_Given text_
>>

In addition, due to the interest costs associated with reverse repurchase agreements transactions, the Fund’s NAV will decline,
and, in some cases, the Fund may be worse off than if it had not used such instruments.
Investments
in Equity Securities or Warrants Incidental to Investments in Fixed Income Instruments
From
time to time the Fund also may invest in or hold common stock and other equity securities or warrants incidental to the purchase
or ownership of a fixed income instrument or in connection with a reorganization of an issuer. Investments in equity securities
incidental to investments in fixed income instruments entail certain risks in addition to those associated with investments in
fixed income instruments. Because equity is merely the residual value of an issuer after all claims and other interests, it is
inherently more risky than the bonds or loans of the same issuer. The value of the equity securities may be affected more rapidly,
and to a greater extent, by company-specific developments and general market conditions. These risks may increase fluctuations
in the Fund's NAV. The Fund frequently may possess material non-public information about a Borrower or issuer as a result of its
ownership of a fixed income instrument. Because of prohibitions on trading in securities while in possession of material non-public
information, the Fund might be unable to enter into a transaction in a security of an issuer when it would otherwise be advantageous
to do so.

<<

_Tasks to perform_
**1.** Quote everything in the fund risk passage from "In addition, due" down to "used such instruments.".
**2.** Condense the fund risk passage's paragraph that begins "From time to time the Fund also may invest" into a short bulleted list that keeps its main facts.

_Entries provided_

>>

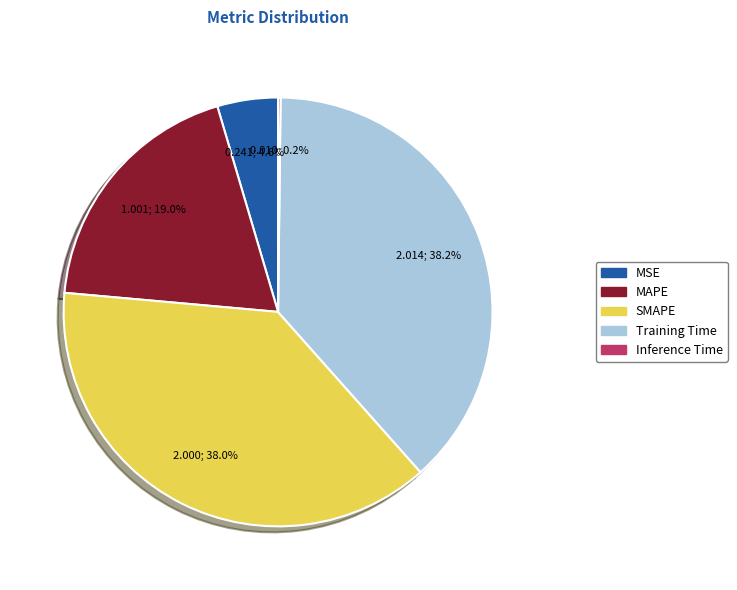

Does any single category account for the majority?

No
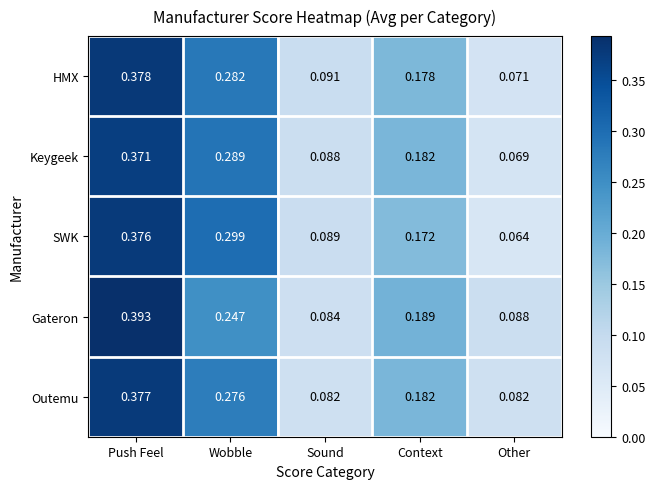

Rank the categories by SWK value from highest to lowest.

Push Feel, Wobble, Context, Sound, Other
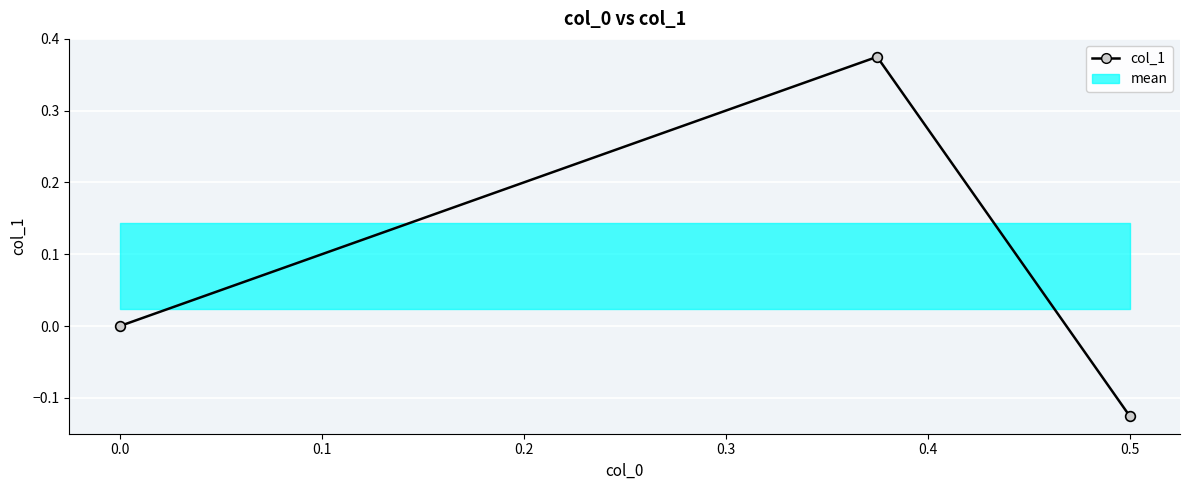

How many values are above zero?

1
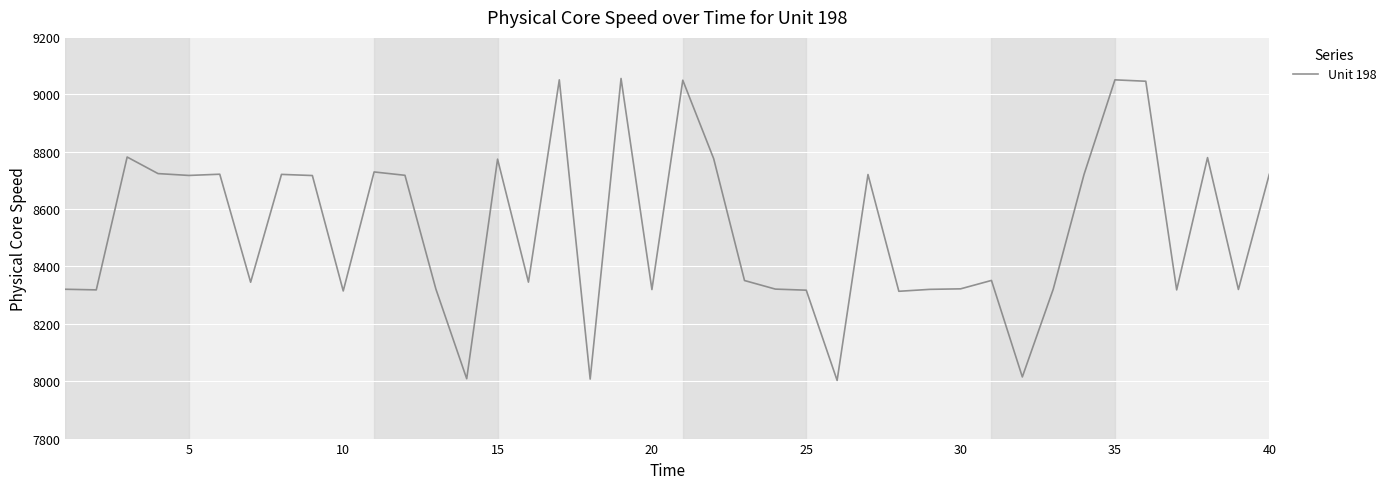

Count the number of values greater than 8351.

20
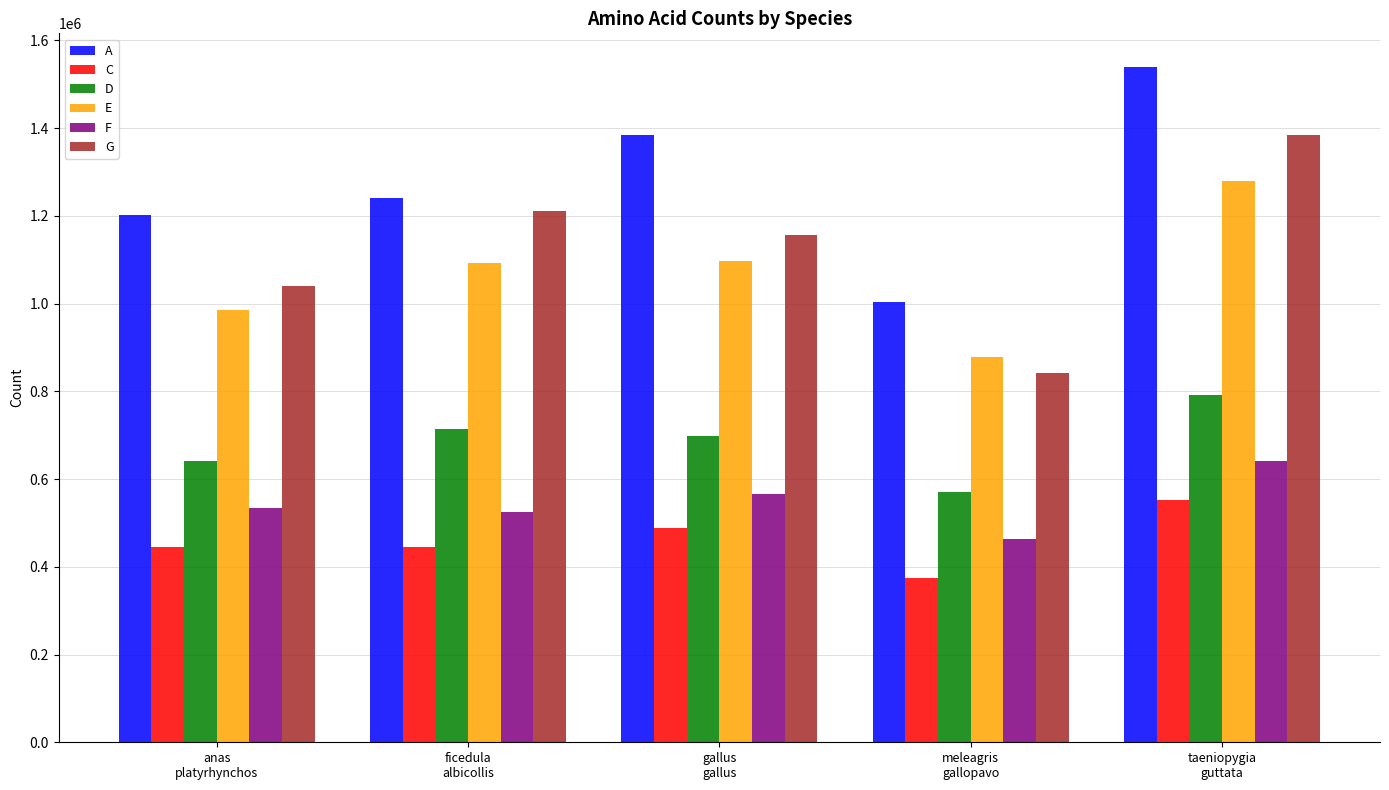

What are all the series names shown in the legend?

A, C, D, E, F, G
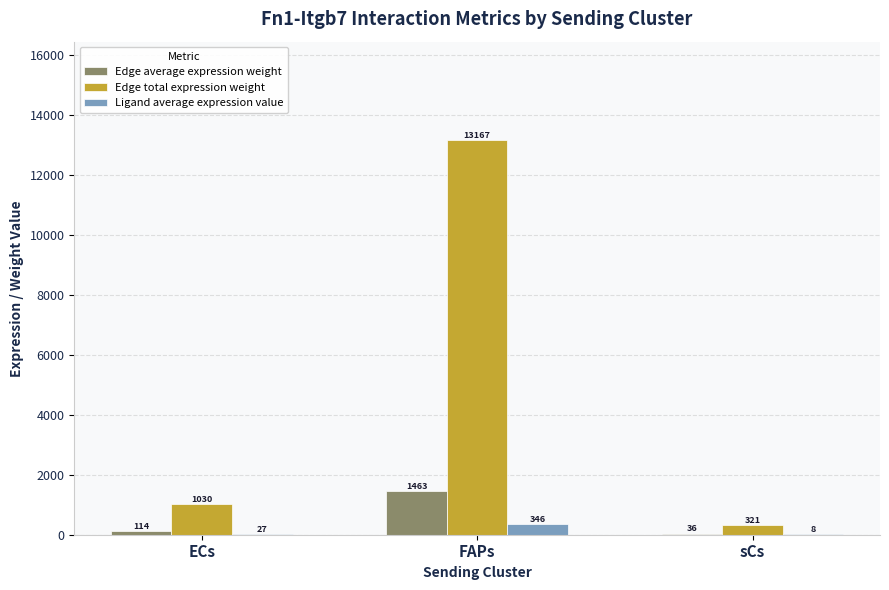

What value does the Ligand average expression value series have at sCs?

8.4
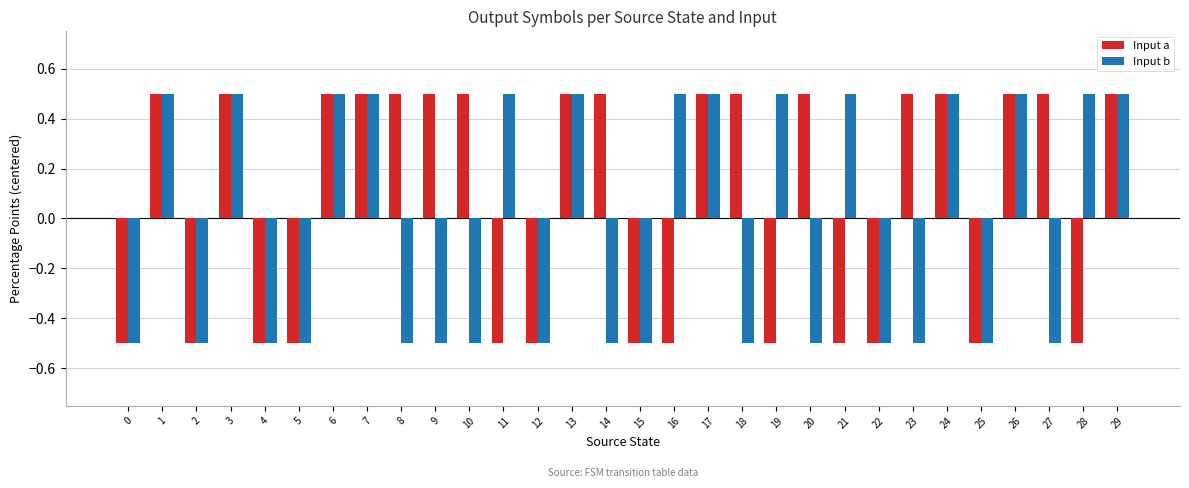

Which series has the largest total across all categories?

Input a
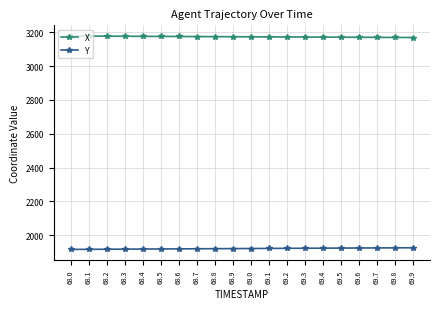

True or false: Y and X intersect in this chart.

False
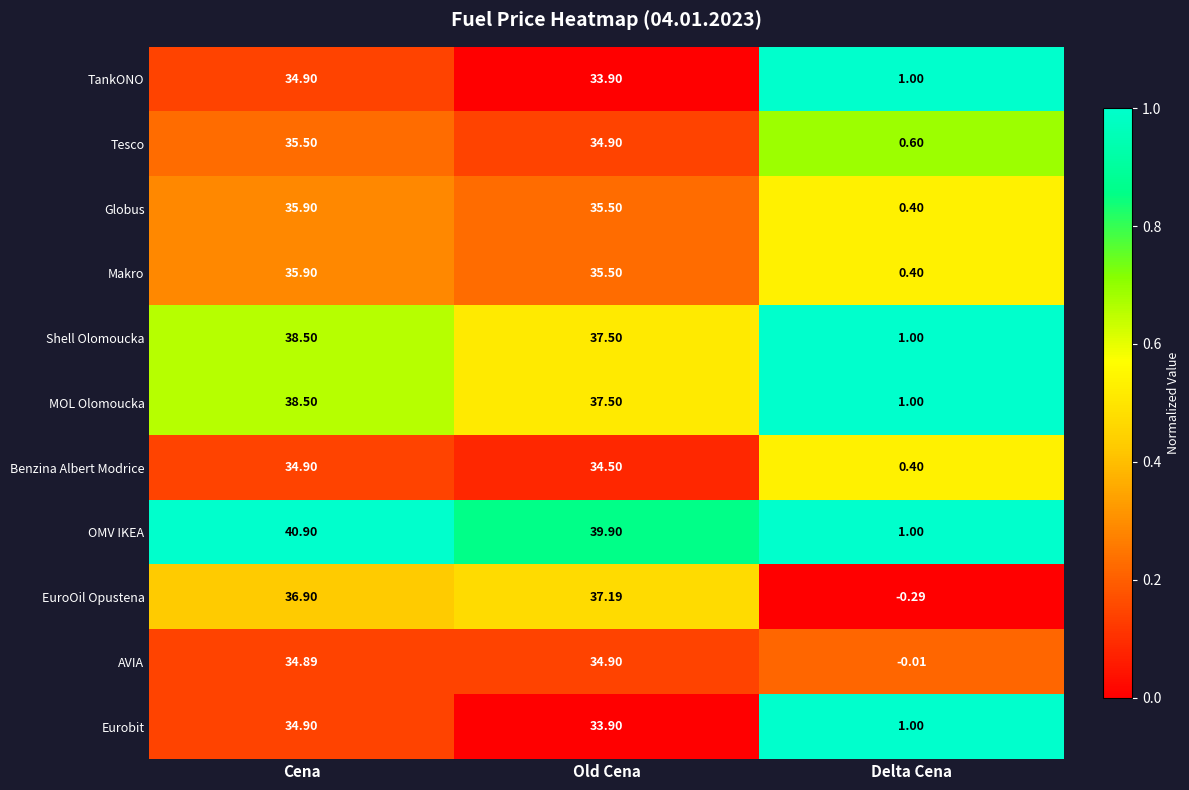

Count the number of categories in the chart.

3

<<

_Answers in order_
**1.**
In addition, due to the interest costs associated with reverse repurchase agreements transactions, the Fund’s NAV will decline,
and, in some cases, the Fund may be worse off than if it had not used such instruments.

**2.**
- The Fund may occasionally invest in or hold common stock, other equity securities, or warrants incidental to buying or owning a fixed income instrument, or in connection with an issuer's reorganization.
- Such equity investments carry risks beyond those of fixed income instruments.
- Equity is only the residual value of an issuer after all claims and other interests, so it is inherently riskier than the same issuer's bonds or loans.
- Company-specific developments and general market conditions can affect equity values more rapidly and to a greater extent, which may increase fluctuations in the Fund's NAV.
- Owning a fixed income instrument may often give the Fund material non-public information about a Borrower or issuer.
- Because trading in securities while holding such information is prohibited, the Fund might be unable to trade an issuer's security even when doing so would otherwise be advantageous.